A indenização estaria então monetarizando o afeto? De maneira alguma.
O
valor da indenização é simbólico e tem apenas uma função punitiva. Mais que
isso: uma função educativa. Afinal, não há dinheiro no mundo que pague o dano e
a violação dos deveres morais à formação da personalidade de um filho rejeitado
pelo pai.
"A
indenização conferida nesse contexto não tem a finalidade de compelir o pai ao
cumprimento de seus deveres, mas atende a duas relevantes funções além da compensatória:
a punitiva e a dissuasória." (SANTOS, 2005).
Endossa
o mesmo sentido, Madaleno: “O dano a dignidade do filho em estágio de formação
deve ser passível de reparação material, não apenas para que os deveres
parentais deliberadamente omitidos não fiquem impunes, mas, principalmente,
para que, no futuro, quaisquer inclinações ao irresponsável abandono possam ser
dissuadidas pela firme posição do Judiciário
ao mostrar que o afeto tem um preço muito cara na nova configuração familiar”.
(MADALENO, 2007).
Não se
trata, pois, de `dar preço ao amor`- como defendem os que resistem ao tema em
foco - , tampouco de `compensar a dor' propriamente dita. Talvez o aspecto mais
relevante seja alcançar a função punitiva e dissuassória da reparação de danos,
conscientizando o pai do gravame causado ao filho e sinalizando para ele e, outros, que sua conduta deve ser cessada e
evitada, por ser reprovável e grave.
Entende-se
que Estado quer interferir o mínimo possível nas relações familiares, que
possuem natureza privada, embora o caráter público esteja também presente na
aplicação das normas cogentes de Direito de Família.
Não é
possível estabelecer regras e aplicar o direito segundo o lugar que as pessoas
ocupam na sociedade até porque haveria ofensa ao princípio de igualdade
constitucional.
Não
importa o lugar, mas o ser. Se a família é a base da sociedade e merece
especial proteção do Estado, conforme dispõe o art. 226, caput, da
Constituição Federal, este tem que efetivamente protegê-la quando um de seus
membros estiver ameaçado, seja a ameaça externa ou interna, sejam os violadores
das regras terceiros ou membros da própria família.
A
empresa é digna de tutela judicial reparatória, a escola, as relações de consumo, as relações
trabalhistas, porque não as relações familiares.? Não é relevante o local onde
a violação aconteceu, ou quem a cometeu, mas sim, o que aconteceu, o fato em si, o dano
ocorrido.
O que
deve ser protegido é a pessoa agredida ou que tem o seu direito violado, não
importando o lugar onde ela esteja nem a
pessoa que cometeu a agressão, violação e até mesmo a omissão como neste caso,
o abandono.
Dessa
forma, se o Poder Judiciário, através do Supremo Tribunal Federal, negar
acolhida a tais ações, possivelmente o filho (criança ou adolescente)
sentir-se-á triplamente abandonado, pela
família, sociedade e Estado, justamente quem deveria protegê-los segundo o art.

Dados fornecidos —
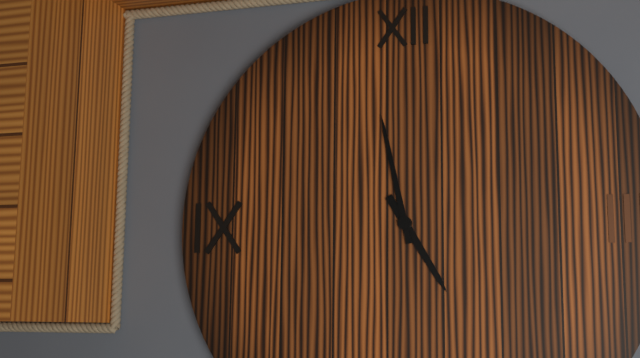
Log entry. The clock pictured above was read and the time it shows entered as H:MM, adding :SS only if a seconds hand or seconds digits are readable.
4:58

Tarefa — Dê continuidade ao texto sobre a indenização por abandono afetivo do filho, começando logo após o ponto em que ele para. Os dados não têm nenhum papel nesta atividade.

Resposta da tarefa —
227, caput, da Constituição Federal e o Estatuto da Criança e do
Adolescente, no art. 4º., e nada mais poderá fazer a não ser lamentar.
A
recente alteração do Código Civil brasileiro , no que s refere a guarda
compartilhada veio para proporcionar convivência dos filhos com os pais, o que se verifica facilmente na guarda
consensual
Saliente-se,
no entanto, que o Estado também ao dispor sobre a guarda compartilhada na forma
litigiosa está determinando o convívio entre pais e filhos menores, deixando a critério do juiz
e com o auxílio de profissionais de ciências interdisciplinares a possibilidade
de aplicação no caso concreto, conforme
se extrai do art. 1.584, inciso II, parágrafo 1º. e
parágrafo 2º., C.C.:
Art.
1.584. A guarda unilateral ou compartilhada poderá ser:
II -
decretada pelo juiz, em atenção a necessidades específicas do filho, ou em
razão da distribuição de tempo necessário ao convívio deste com o pai ou a mãe.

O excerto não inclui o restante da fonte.